The design goal is distributed trust/verification via token-passing, which lets us service most requests on behalf of users without having to consult a central authority.

SSO issues JSON Web Tokens (JWTs), which are cryptographically signed tokens that contain (among other things) an expiration date and user identity.

API servers require that requests include a valid JWT in an Authorization: Bearer header. If the JWT is malformed, expired, or fails signature verification the request is rejected; otherwise the request is serviced under the encoded identity.

Lucuma JWTs expire after ten minutes and must be renewed (see JWT Refresh below).

The Lucuma JWT is visible to Javascript code and is in principle vulnerable to theft via scripting attack. The short lifetime mitigates this threat somewhat.

SSO issues a non-expiring HTTP-Only cookie representing the user's persistent session. This cookie allows retrieval of a (new) JWT from SSO at any time. By this mechanism web applications can resume user sessions on load, and can replace JWTs before they expire.

When a user logs out, the session is deleted from SSO and the (now invalid) cookie is forgotten.

HTTP Only cookies are not accessible from Javascript and are only sent with secure requests, so they can only be stolen by a thief who has physical access to a user's machine.

Advanced users can request an API key, which functions much like a JWT but does not expire and must be revoked explicitly. It is otherwise equivalent from the user's point of view and is passed in the same Authorization: Bearer header.

API servers validate API keys with SSO, receiving user identities in response. These results are cached locally for 3h.

Users can revoke API keys at any time. Cached sessions on API servers will remain active until they expire.

SSO maintains a table of API key identifiers and hashes. The full API key is unrecoverable.

Users accept responsibility for protecting API keys.

Services which need to communicate directly (outside forwarded requests on behalf of a user) use service accounts that are created via a one-off program that is unavailable through any web API and must be invoked via heroku run -a <sso-app> create-service-user <service-name>. This program responds with a non-expiring JWT that can be provided to the API service on startup.

Service JWTs are all-powerful, and like the SSO private key they exist only in service configuration.

All API services are given the SSO private key as part of their configuration. If this key changes they all need to be reconfigured and restarted.

The SSO private key is known only to SSO, and exists only as part of the service configuration on Heroku. Theft would require access to the organization's Heroku account.
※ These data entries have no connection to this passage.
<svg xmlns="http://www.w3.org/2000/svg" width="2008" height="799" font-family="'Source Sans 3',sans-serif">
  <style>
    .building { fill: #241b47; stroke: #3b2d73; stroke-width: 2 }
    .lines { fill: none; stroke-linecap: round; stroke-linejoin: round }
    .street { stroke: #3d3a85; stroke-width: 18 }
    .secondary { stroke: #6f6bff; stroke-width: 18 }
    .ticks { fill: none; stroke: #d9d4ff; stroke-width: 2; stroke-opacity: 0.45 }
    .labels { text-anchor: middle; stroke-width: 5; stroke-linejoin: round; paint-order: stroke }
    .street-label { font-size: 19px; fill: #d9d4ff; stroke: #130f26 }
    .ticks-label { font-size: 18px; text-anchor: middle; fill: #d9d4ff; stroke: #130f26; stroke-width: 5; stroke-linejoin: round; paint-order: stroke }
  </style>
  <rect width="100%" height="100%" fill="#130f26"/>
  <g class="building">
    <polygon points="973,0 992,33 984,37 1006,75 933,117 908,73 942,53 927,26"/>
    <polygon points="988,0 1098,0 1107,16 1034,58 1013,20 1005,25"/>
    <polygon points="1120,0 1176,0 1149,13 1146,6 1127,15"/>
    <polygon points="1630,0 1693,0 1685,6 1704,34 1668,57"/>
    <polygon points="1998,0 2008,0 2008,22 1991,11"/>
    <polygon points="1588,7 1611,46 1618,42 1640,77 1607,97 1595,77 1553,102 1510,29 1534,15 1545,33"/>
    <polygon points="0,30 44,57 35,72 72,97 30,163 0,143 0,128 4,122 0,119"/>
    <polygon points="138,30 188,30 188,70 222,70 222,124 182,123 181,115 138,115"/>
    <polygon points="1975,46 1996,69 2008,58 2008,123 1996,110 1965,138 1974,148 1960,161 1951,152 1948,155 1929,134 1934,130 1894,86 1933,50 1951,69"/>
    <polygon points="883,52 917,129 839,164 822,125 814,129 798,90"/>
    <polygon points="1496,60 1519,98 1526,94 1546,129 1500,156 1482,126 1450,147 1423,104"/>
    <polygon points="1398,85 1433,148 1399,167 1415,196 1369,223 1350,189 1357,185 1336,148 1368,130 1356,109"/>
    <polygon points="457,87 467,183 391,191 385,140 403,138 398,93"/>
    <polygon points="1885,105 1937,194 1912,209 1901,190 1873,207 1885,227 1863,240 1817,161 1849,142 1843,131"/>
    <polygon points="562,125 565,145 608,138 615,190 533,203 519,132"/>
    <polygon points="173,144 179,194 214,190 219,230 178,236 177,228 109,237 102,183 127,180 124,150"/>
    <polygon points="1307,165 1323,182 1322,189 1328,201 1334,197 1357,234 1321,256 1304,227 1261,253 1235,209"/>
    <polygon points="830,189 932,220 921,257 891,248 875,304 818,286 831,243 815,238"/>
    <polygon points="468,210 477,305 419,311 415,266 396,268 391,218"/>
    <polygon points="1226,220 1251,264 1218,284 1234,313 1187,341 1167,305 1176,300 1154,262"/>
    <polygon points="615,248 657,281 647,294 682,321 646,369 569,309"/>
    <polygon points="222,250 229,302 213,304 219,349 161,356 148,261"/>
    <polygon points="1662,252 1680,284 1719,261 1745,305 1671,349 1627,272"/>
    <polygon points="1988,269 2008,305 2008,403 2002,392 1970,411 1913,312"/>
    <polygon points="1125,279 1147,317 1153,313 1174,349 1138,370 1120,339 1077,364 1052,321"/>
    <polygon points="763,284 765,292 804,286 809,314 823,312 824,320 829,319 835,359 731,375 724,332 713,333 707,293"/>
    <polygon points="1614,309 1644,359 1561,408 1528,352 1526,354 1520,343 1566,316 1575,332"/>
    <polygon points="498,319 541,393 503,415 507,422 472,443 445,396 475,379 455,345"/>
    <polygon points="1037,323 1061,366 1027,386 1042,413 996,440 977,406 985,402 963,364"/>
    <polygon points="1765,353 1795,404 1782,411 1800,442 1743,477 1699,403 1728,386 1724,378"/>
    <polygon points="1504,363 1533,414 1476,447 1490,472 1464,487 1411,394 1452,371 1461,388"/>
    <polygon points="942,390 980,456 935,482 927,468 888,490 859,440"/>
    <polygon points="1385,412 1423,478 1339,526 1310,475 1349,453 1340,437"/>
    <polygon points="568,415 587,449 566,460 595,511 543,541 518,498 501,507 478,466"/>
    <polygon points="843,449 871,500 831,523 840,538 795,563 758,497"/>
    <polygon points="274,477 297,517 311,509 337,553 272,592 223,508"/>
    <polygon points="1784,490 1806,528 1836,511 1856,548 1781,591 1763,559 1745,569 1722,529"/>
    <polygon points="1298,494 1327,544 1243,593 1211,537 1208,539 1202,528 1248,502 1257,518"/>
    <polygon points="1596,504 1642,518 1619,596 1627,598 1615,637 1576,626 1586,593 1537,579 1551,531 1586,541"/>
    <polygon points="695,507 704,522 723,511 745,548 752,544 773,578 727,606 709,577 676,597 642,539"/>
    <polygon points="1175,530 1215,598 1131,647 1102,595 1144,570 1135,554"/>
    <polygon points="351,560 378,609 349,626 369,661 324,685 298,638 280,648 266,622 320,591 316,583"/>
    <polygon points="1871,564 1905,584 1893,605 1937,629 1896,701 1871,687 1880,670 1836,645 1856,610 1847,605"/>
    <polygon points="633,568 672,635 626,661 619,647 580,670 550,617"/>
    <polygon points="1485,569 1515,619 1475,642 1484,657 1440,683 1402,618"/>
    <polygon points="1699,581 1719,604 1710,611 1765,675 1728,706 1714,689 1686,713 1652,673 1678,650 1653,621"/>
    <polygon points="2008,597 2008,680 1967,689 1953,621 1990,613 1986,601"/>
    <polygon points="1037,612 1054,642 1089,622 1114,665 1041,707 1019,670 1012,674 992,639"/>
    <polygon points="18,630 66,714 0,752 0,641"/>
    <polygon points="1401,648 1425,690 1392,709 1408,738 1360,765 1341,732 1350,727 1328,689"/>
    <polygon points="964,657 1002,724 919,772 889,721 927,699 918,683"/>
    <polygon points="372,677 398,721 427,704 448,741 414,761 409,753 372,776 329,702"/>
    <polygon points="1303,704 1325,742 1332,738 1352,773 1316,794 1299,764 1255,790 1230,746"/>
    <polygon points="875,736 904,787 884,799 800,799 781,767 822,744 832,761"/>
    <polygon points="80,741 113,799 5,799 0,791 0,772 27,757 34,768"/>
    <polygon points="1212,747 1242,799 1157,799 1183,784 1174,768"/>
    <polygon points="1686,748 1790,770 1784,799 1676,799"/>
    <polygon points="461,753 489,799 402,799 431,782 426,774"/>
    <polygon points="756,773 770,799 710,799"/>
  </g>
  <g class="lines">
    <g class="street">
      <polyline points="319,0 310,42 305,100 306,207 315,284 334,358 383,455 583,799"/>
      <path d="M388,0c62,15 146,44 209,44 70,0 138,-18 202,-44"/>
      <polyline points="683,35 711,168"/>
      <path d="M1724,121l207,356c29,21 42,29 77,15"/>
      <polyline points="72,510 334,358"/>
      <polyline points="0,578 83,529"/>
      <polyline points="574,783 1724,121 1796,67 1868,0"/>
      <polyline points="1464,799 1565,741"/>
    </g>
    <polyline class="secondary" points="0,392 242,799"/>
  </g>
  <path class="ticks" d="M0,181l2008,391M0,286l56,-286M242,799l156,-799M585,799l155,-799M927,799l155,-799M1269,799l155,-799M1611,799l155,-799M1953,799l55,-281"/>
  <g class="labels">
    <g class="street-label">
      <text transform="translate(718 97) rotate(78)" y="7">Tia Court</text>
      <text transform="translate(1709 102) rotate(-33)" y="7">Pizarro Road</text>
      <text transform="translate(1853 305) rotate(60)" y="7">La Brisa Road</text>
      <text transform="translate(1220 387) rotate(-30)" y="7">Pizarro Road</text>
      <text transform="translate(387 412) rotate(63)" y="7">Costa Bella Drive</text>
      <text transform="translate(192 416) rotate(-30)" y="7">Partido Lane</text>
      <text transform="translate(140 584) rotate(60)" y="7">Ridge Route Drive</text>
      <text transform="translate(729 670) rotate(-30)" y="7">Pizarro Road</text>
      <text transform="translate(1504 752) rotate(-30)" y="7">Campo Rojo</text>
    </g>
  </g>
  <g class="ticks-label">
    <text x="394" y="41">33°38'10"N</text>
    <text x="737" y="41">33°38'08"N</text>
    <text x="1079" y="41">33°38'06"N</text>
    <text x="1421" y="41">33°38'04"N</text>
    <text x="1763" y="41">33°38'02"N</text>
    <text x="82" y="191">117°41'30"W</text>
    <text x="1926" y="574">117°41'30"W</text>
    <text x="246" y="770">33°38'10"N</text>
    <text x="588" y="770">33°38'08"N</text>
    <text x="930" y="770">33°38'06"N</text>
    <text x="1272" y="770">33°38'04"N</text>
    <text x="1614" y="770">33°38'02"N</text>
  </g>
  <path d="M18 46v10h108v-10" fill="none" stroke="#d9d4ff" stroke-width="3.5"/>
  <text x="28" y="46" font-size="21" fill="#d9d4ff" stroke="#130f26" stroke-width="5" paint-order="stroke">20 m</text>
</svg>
A DNS attack could allow someone to spoof SSO, but without the private key no API server would accept JWTs it issued. This is why API servers do not ask SSO for its key on startup, and instead have it hardcoded into their configuration.

SSO delegates authentication to ORCID via an OAuth2 token exchange. User profile information is updated in the SSO cache on login and will propagate to use JWTs and API key sessions as they expire.